Embedding services can expose raw user data to external models, making in‑transit data governance a real, immediate threat.
Why in-transit data governance matters for embeddings
Embeddings turn text, images, or code into high‑dimensional vectors. The input payload often contains personally identifiable information (PII), trade secrets, or regulated content. Once that payload leaves the originating system, the organization loses visibility into who saw it, when it was sent, and whether it was altered. In‑transit data governance is the set of policies and controls that protect data while it travels over the network, ensuring that sensitive fields are masked, that each request is authorized, and that an immutable audit trail is created.
Typical deployments send data directly from an application to a cloud‑hosted embedding endpoint. The connection uses a static API key or service account credential that is baked into code or configuration files. This approach has three glaring gaps:
- No real‑time masking: PII travels in clear text to the provider.

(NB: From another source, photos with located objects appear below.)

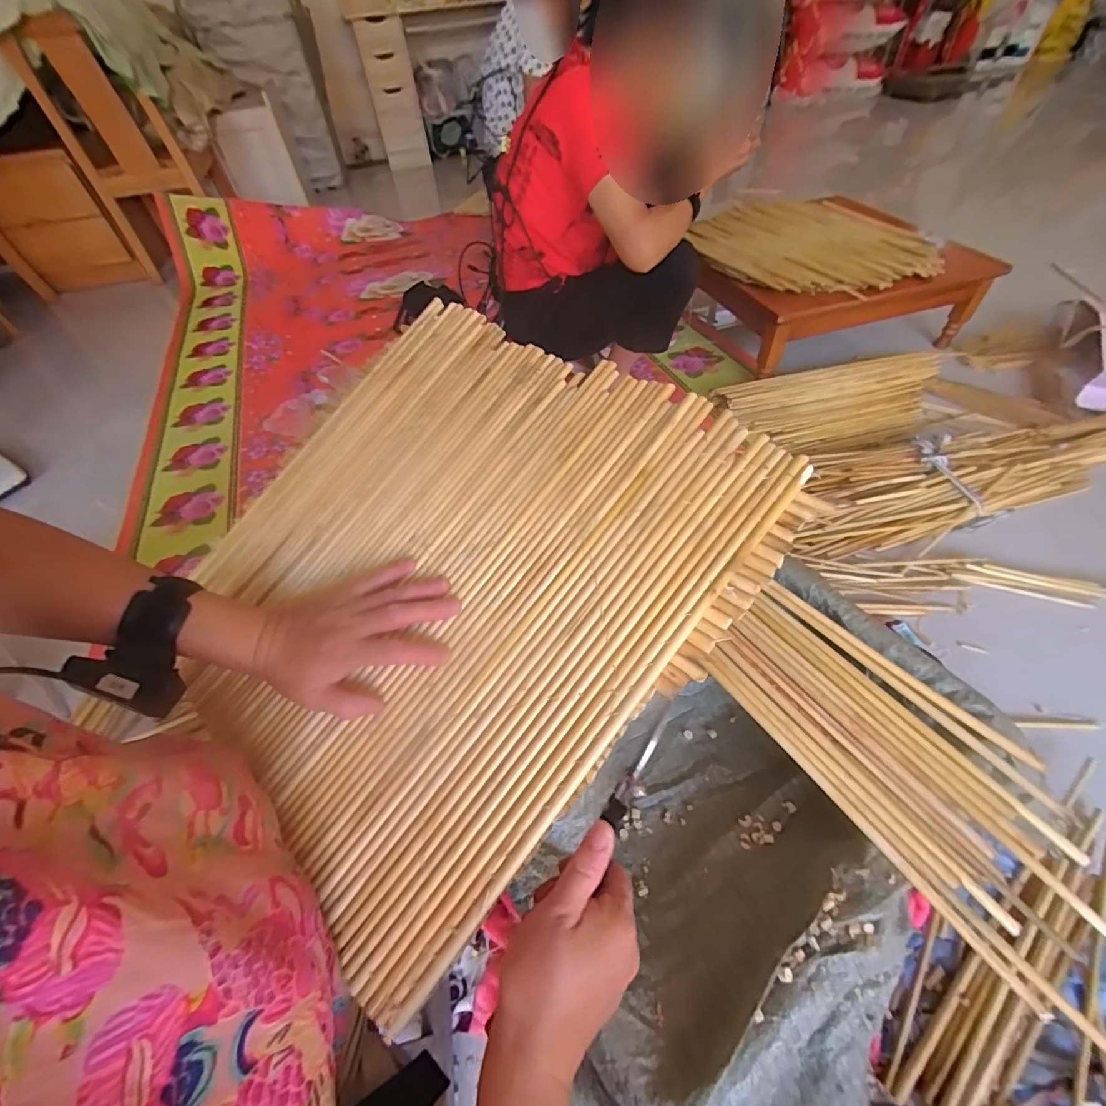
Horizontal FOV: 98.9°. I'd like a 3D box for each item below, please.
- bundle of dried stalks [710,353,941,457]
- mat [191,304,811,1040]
[{"bbox_3d":[0.771,-0.399,1.261,0.609,0.071,0.266,-13,51,-5],"label":"bundle of dried stalks"},{"bbox_3d":[-0.106,0.006,0.421,0.455,0.012,0.465,31,79,28],"label":"mat"}]

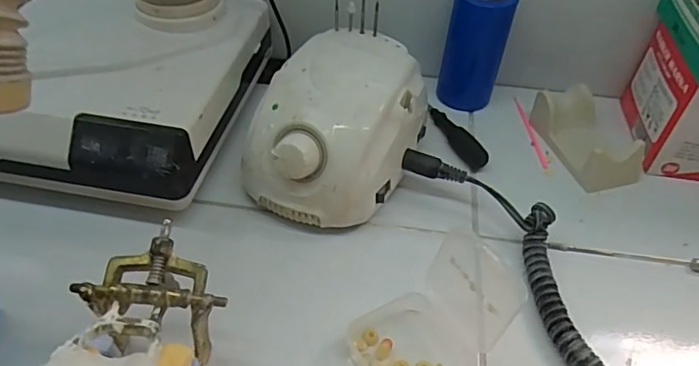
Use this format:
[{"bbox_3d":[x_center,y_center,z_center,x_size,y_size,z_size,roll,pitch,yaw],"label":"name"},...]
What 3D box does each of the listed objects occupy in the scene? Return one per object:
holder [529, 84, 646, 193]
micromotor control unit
[{"bbox_3d":[0.194,-0.037,0.428,0.049,0.034,0.096,-10,46,-12],"label":"holder"},{"bbox_3d":[-0.006,-0.039,0.375,0.096,0.084,0.138,23,48,19],"label":"micromotor control unit"}]

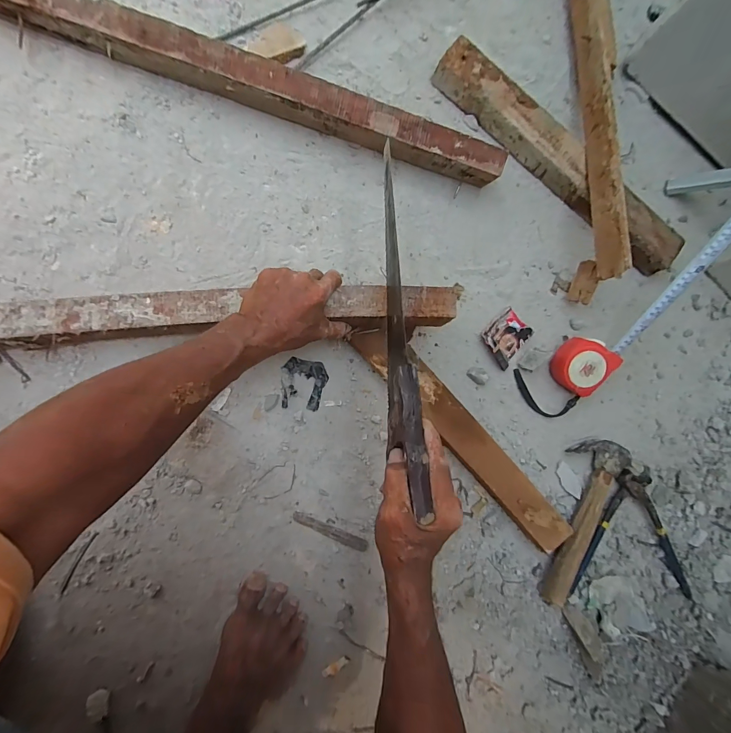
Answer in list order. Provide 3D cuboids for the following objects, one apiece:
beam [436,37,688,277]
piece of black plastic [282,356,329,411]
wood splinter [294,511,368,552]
[{"bbox_3d":[0.303,-0.318,0.548,0.466,0.048,0.074,40,80,-4],"label":"beam"},{"bbox_3d":[-0.085,0.024,0.479,0.061,0.005,0.066,11,84,-5],"label":"piece of black plastic"},{"bbox_3d":[-0.046,0.221,0.469,0.106,0.006,0.016,25,83,-7],"label":"wood splinter"}]

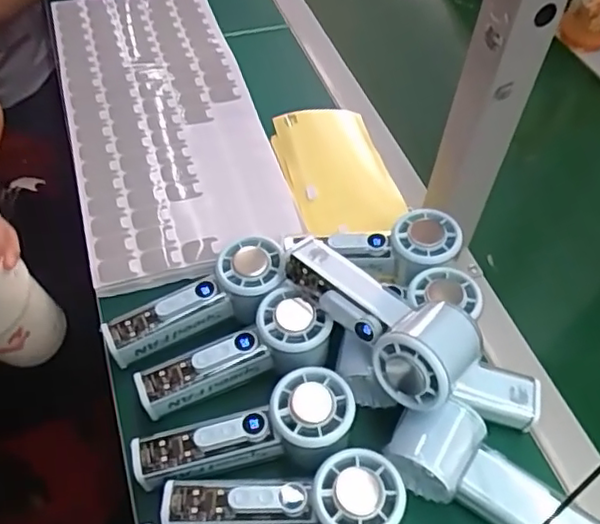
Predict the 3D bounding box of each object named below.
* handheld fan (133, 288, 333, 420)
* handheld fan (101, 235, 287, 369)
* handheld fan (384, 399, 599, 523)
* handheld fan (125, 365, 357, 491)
[{"bbox_3d":[-0.047,0.073,0.462,0.143,0.040,0.061,-23,55,-3],"label":"handheld fan"},{"bbox_3d":[-0.079,0.033,0.488,0.151,0.043,0.055,-29,57,-4],"label":"handheld fan"},{"bbox_3d":[0.134,0.151,0.420,0.152,0.054,0.056,25,53,15],"label":"handheld fan"},{"bbox_3d":[-0.035,0.124,0.425,0.149,0.044,0.060,-17,53,1],"label":"handheld fan"}]

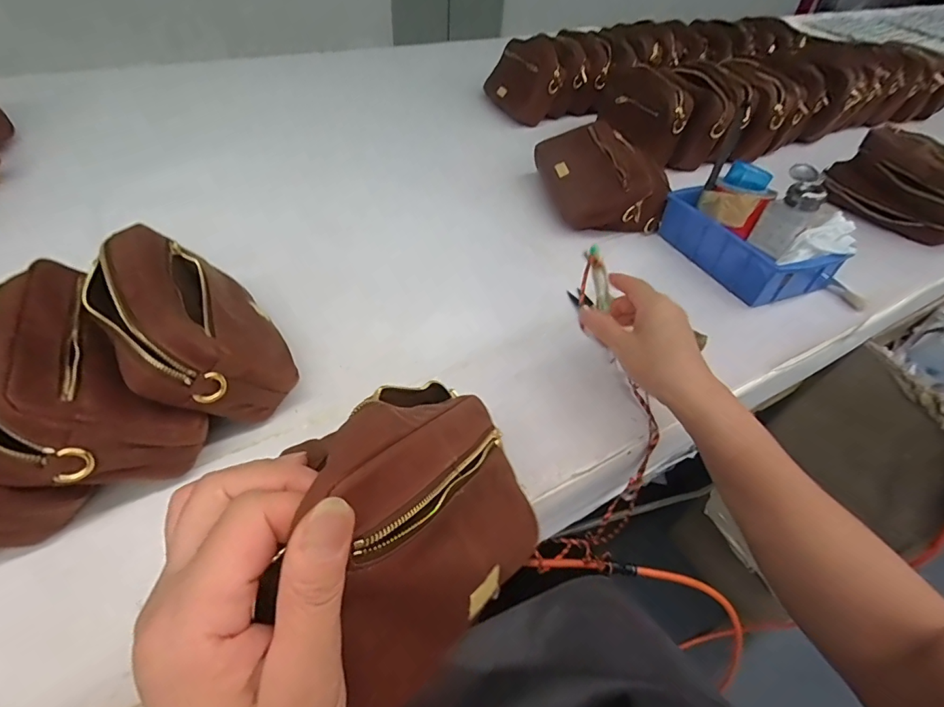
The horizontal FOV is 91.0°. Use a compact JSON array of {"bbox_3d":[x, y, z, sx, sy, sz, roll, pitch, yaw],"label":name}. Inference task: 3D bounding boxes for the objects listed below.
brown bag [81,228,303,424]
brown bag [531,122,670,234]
[{"bbox_3d":[-0.241,-0.026,0.395,0.192,0.075,0.138,48,16,28],"label":"brown bag"},{"bbox_3d":[0.184,-0.255,0.679,0.147,0.078,0.193,-11,48,-15],"label":"brown bag"}]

- No request‑level approval: Any developer or automated job can fire off unlimited queries.
- No audit of what was sent or received: Logs are often limited to generic HTTP status codes, making forensic analysis difficult.
What the precondition fixes – and what it still leaves open
Introducing a strict identity provider and short‑lived tokens solves the credential‑sprawl problem. Engineers now authenticate via OIDC, and the service only accepts tokens issued for a specific role. This step ensures that the request originates from a known identity, satisfying the “who” part of the equation.
However, the request still travels directly to the embedding service. The data path remains uncontrolled: there is no place to inspect the payload, strip sensitive fields, or require an approver before a high‑risk query is sent. In‑transit data governance is still missing because the enforcement point is absent.
hoop.dev as the data‑path enforcement layer
hoop.dev provides the missing layer by acting as an identity‑aware proxy that sits between the client and the embedding endpoint. The gateway intercepts every HTTP request, parses the JSON body, and can apply the following enforcement outcomes:
- Inline masking: hoop.dev removes or redacts PII from the request before it reaches the external model.
- Just‑in‑time approval: If a query contains a high‑risk pattern, the gateway routes it to a human approver instead of sending it automatically.
- Session recording: Each request and response is logged with the originating identity, creating a complete audit trail for compliance checks.
- Command blocking: The gateway can reject requests that exceed defined rate limits or contain disallowed content.
Because hoop.dev is the only point where traffic passes, these controls are guaranteed to be applied. The underlying identity system (OIDC/SAML) still decides who can start a session, but hoop.dev enforces the policy on the data path, ensuring that in‑transit data governance is truly enforced.